O entendimento dessa relação íntima entre influencers e seguidores como uma amizade unilateral também é contestado pela pesquisadora Allana Gama. “Eu não classificaria como "amizade unilateral", por não entender essa relação como unilateral, nem como uma 'amizade' de um modo geral. Estamos falando de relações que dependem fundamentalmente da satisfação genérica que essa relação fornece para ambas as partes”, explica.
No caso dos influenciadores e seus seguidores, temos de um lado alguém que se sente satisfeito com um conteúdo que é postado, com a suposta veracidade daquele conteúdo, com respostas de comentários ou stories e com a assiduidade desse conteúdo. Do outro lado, temos alguém que está satisfeito com o engajamento que consegue, com a audiência que mantém e com a possível publicidade que consegue a partir desta audiência.
“Logo existe a reciprocidade na satisfação dessa relação, e nela acordos de confiança também são desenvolvidos, o que pode aparentar uma amizade, mas eu não chamaria assim", finaliza. (Foto: Reprodução/ Intsgram) “Essa coisa de as pessoas olharem para gente e enxergarem amigos me deixa um pouco assustada. Muita gente tem a solidão como companhia e se sente mais segura atrás do teclado. Então, todas as vezes que alguém me pede um conselho, e que eu percebo que ali é necessário o acompanhamento de um profissional, eu faço questão de dizer que essa pessoa deve procurar um psicólogo, um psiquiatra, um terapeuta, porque a gente não substitui esses profissionais. Eu faço questão de me furtar a fazer qualquer comentário que possa prejudicar alguém” - Tia Má. (Foto: Reprodução/ Intsgram) “O que me preocupa é que não tem como hoje falar de internet sem falar do impacto na vida emocional das pessoas. As pessoas estão se projetando no Instagram, que não é 100% verdade, mas elas tomam como se fosse a vida inteira da pessoa. Se eu não choro no Instagram porque eu me separei, as pessoas deduzem que eu não choro em momento nenhum, que eu não fico mal em momento nenhum, e que eu sou muito maravilhosa.
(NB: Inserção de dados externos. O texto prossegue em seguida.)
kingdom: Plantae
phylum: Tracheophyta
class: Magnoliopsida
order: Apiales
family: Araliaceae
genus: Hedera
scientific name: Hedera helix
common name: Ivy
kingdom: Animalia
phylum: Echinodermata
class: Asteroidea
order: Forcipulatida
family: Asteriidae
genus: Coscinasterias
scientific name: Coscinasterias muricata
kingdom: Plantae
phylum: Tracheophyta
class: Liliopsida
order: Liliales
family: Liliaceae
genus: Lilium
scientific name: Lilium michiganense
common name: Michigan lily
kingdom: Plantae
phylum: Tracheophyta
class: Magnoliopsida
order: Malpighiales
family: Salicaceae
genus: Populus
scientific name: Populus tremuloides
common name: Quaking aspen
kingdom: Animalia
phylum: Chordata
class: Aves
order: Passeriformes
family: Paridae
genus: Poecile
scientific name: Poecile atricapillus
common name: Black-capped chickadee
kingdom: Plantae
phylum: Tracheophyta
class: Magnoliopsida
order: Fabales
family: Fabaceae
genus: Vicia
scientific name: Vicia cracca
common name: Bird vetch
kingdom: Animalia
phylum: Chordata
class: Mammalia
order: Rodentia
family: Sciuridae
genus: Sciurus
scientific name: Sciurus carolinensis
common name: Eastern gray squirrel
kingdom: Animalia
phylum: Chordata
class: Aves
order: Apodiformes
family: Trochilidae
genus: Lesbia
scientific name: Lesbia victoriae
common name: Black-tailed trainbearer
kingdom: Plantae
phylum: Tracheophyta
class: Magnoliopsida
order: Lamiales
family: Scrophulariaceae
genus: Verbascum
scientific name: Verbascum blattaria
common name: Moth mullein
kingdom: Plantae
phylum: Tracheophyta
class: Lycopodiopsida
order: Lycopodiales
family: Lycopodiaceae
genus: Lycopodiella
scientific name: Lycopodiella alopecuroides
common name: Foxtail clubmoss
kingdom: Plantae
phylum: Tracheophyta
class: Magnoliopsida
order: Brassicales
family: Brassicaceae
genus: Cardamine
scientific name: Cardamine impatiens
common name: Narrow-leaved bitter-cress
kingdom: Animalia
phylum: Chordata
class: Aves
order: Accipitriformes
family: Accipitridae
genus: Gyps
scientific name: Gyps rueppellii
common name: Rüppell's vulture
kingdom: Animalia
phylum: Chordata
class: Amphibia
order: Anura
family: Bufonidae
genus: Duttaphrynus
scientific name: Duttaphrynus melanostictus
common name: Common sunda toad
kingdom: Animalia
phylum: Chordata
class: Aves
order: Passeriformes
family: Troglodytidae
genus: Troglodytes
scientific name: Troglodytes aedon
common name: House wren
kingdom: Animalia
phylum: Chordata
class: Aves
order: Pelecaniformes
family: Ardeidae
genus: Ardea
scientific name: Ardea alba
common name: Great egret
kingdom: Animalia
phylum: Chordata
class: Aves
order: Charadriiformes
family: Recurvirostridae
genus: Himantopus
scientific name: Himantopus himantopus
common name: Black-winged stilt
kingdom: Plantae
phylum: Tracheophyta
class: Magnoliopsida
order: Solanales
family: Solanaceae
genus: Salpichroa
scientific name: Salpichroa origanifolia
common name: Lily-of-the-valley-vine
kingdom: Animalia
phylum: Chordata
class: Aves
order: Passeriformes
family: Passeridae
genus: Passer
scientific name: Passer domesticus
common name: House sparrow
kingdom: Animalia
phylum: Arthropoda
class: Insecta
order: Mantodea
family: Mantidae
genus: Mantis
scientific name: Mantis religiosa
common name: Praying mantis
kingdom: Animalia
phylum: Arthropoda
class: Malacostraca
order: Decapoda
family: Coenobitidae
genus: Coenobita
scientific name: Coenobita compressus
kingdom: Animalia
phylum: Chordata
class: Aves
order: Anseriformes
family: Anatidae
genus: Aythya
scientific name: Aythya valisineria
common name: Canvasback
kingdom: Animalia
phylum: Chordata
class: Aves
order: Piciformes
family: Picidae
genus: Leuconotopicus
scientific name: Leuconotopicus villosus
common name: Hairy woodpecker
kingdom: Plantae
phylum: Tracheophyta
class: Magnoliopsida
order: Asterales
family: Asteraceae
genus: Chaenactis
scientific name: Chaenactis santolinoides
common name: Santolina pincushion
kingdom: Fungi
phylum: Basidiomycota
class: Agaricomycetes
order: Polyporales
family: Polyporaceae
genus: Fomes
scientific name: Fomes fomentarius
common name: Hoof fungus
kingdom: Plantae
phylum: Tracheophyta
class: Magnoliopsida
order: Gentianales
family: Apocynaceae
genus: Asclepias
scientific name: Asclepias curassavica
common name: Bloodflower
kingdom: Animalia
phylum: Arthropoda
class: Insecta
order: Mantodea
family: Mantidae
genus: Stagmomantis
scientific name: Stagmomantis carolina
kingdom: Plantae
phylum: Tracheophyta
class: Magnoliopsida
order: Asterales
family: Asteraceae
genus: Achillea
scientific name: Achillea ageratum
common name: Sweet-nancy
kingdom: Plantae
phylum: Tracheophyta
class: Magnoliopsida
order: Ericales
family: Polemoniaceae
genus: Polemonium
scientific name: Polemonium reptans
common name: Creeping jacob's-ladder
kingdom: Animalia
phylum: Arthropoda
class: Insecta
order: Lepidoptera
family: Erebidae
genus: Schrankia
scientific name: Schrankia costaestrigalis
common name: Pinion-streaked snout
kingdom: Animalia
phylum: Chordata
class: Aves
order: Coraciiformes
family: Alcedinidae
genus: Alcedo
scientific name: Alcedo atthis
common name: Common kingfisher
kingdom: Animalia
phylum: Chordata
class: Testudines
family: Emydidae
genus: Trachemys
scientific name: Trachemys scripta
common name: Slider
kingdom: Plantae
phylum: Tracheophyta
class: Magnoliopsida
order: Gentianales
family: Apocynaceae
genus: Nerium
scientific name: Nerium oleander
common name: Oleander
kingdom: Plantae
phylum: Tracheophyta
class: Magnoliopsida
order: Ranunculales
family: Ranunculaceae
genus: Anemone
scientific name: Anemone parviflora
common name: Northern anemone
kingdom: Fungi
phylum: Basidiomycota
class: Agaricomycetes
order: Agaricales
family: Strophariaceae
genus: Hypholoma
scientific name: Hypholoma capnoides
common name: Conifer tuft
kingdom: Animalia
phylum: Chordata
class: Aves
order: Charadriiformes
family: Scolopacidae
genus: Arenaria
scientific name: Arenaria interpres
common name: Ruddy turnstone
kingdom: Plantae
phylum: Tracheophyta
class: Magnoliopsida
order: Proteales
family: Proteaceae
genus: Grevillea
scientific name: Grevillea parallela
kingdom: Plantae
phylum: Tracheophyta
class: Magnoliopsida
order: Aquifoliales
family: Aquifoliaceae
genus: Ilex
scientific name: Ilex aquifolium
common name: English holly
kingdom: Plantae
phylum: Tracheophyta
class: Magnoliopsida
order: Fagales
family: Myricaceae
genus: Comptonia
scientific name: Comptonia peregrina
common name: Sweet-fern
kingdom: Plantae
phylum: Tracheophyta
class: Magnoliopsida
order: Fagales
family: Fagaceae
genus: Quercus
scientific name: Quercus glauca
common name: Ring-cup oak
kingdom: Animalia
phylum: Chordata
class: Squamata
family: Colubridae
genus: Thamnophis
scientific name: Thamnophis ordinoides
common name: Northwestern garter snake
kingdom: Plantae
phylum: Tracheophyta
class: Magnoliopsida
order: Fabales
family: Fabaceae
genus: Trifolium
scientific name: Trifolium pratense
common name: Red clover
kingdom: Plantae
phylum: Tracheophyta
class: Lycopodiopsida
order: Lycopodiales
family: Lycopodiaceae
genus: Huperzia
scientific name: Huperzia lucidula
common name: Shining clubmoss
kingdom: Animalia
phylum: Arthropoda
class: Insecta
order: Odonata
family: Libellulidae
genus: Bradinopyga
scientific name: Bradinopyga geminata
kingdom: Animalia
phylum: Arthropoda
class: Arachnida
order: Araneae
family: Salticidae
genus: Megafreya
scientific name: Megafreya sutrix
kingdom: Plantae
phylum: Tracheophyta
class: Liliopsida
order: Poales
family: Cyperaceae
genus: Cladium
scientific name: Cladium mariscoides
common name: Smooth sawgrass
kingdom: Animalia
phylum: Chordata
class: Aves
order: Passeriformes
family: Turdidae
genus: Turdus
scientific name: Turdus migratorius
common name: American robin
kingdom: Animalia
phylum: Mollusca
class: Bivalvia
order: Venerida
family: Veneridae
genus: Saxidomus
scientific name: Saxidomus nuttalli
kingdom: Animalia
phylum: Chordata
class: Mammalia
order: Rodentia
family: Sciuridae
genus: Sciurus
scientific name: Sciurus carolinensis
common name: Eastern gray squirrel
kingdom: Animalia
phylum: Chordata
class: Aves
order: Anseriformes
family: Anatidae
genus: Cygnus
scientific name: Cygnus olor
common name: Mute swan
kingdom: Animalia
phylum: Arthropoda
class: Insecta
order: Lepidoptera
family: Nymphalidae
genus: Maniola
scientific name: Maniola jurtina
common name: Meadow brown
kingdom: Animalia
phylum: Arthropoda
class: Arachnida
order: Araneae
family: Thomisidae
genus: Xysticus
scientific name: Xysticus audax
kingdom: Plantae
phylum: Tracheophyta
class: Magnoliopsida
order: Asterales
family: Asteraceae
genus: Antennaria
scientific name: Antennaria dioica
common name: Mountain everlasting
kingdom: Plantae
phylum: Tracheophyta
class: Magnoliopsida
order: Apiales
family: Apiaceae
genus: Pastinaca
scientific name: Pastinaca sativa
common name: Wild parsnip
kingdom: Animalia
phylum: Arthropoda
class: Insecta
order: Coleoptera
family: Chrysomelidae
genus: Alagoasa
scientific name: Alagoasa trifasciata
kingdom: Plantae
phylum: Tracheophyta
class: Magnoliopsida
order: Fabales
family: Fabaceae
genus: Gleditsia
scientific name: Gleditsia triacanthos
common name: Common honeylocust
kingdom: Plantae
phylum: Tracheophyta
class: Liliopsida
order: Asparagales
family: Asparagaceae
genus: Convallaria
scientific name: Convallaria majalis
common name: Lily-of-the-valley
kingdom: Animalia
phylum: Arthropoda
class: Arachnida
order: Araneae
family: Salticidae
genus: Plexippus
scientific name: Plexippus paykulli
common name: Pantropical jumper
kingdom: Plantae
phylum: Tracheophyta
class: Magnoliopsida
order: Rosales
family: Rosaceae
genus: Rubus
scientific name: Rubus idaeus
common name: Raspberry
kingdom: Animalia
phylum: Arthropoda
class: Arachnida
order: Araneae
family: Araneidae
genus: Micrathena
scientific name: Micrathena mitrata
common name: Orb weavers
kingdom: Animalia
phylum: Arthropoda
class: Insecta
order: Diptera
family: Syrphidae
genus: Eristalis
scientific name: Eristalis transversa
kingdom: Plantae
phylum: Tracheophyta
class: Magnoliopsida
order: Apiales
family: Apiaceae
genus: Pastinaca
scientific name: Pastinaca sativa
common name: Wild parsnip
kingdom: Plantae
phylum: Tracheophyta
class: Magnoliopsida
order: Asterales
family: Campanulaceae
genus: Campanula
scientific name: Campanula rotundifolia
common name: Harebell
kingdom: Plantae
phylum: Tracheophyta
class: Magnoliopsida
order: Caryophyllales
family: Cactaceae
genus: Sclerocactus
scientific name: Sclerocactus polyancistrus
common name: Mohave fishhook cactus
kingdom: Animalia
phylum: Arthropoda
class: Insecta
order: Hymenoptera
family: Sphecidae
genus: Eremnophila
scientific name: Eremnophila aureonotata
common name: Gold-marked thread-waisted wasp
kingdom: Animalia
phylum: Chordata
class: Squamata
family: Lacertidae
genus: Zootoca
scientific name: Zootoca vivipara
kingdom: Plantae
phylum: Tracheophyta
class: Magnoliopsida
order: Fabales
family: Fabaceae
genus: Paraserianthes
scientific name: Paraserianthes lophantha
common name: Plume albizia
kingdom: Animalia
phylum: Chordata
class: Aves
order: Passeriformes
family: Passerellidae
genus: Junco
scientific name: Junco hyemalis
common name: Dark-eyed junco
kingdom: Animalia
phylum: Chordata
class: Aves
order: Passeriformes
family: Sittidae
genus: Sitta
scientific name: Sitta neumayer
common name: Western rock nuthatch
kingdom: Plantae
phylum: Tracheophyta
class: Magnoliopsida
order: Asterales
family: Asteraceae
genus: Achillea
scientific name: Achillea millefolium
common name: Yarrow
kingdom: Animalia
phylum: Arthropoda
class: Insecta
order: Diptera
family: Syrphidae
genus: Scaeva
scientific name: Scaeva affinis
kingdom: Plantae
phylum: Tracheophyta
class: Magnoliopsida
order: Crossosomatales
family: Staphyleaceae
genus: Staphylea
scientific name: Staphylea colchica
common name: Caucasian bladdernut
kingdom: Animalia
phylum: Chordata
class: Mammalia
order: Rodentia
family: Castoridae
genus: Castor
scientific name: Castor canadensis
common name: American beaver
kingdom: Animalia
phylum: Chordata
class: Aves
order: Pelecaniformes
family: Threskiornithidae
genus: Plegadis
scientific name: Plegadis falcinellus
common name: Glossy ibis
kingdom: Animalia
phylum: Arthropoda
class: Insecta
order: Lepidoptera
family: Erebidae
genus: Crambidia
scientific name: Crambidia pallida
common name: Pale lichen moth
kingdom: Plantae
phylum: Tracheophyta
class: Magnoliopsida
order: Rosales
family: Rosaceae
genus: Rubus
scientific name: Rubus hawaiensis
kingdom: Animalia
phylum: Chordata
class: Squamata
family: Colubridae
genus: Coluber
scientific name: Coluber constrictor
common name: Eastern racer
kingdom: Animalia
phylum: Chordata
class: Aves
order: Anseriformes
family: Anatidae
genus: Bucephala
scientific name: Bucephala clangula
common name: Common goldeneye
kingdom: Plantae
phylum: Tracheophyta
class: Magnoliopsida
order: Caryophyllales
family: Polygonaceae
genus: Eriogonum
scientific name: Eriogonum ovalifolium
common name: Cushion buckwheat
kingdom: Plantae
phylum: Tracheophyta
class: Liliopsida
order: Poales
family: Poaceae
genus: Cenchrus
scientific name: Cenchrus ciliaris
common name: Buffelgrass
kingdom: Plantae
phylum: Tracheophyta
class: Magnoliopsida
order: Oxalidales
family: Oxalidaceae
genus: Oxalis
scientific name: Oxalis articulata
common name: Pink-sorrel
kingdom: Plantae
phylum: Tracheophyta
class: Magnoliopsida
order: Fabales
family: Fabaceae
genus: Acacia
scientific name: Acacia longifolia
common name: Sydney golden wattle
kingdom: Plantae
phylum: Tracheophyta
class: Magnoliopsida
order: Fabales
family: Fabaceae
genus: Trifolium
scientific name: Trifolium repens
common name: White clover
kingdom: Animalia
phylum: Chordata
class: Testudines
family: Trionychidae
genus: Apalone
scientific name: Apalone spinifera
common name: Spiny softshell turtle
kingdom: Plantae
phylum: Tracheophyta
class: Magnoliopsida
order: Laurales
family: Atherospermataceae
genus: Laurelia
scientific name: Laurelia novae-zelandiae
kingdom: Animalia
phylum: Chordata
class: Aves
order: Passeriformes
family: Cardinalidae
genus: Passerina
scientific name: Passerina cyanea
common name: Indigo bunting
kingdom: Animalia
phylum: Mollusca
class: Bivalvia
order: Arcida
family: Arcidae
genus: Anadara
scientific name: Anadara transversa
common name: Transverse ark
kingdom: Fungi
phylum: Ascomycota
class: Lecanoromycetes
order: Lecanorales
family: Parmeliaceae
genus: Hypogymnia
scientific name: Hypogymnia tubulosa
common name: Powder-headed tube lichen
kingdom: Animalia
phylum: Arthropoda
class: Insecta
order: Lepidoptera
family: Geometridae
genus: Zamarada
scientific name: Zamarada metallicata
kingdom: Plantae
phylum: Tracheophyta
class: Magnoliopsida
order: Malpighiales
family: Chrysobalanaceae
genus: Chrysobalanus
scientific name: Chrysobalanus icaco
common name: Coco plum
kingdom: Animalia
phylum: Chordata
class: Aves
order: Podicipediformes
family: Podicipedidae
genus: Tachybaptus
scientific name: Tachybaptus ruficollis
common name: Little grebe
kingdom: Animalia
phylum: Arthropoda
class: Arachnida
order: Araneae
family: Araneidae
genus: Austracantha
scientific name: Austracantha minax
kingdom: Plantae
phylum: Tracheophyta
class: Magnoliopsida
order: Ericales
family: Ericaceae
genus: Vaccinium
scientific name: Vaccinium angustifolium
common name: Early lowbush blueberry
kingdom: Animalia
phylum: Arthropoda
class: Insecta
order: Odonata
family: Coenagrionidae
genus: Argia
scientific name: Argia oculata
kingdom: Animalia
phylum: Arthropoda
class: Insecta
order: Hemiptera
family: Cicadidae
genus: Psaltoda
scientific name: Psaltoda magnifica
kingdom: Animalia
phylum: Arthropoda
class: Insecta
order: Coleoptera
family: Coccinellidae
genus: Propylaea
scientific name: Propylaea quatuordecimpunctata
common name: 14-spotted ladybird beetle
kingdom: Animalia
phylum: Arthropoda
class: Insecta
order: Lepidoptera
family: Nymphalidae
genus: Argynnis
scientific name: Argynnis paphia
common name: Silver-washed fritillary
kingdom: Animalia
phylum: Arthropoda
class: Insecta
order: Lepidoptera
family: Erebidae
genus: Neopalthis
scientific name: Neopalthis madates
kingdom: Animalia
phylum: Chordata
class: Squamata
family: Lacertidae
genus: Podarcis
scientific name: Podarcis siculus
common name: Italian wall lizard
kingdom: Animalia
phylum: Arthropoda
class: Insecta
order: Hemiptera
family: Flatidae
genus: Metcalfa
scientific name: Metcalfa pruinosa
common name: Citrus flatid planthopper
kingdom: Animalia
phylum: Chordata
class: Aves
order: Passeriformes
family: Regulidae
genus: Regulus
E eu me preocupo na pressão que isso faz na vida das pessoas. É o equilíbrio, né? Entre você não se consumir, porque você não tem controle sobre isso, mas também de você não se ausentar da responsabilidade de produzir um conteúdo que você sabe que vai impactar de uma forma ou outra, e tentar reduzir os danos” – Martinha Fonseca.